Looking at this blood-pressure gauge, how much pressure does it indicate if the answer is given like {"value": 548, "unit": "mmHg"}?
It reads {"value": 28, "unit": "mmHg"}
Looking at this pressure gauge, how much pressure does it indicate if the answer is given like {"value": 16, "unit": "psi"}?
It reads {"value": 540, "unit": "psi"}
...
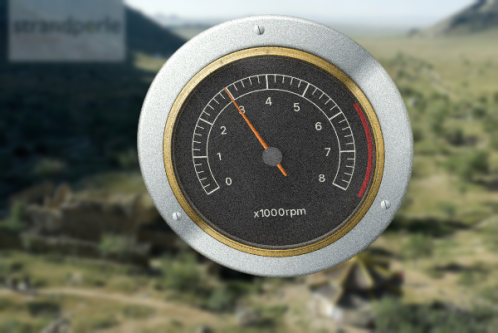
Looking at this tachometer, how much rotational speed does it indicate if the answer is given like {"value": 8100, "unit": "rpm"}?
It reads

§ What the task asks: Which lines of the data above contain the string "unit"? Pull out each one in full, treating uppercase and lowercase letters as different.

§ Exercise solution:
Looking at this blood-pressure gauge, how much pressure does it indicate if the answer is given like {"value": 548, "unit": "mmHg"}?
It reads {"value": 28, "unit": "mmHg"}
Looking at this pressure gauge, how much pressure does it indicate if the answer is given like {"value": 16, "unit": "psi"}?
It reads {"value": 540, "unit": "psi"}
Looking at this tachometer, how much rotational speed does it indicate if the answer is given like {"value": 8100, "unit": "rpm"}?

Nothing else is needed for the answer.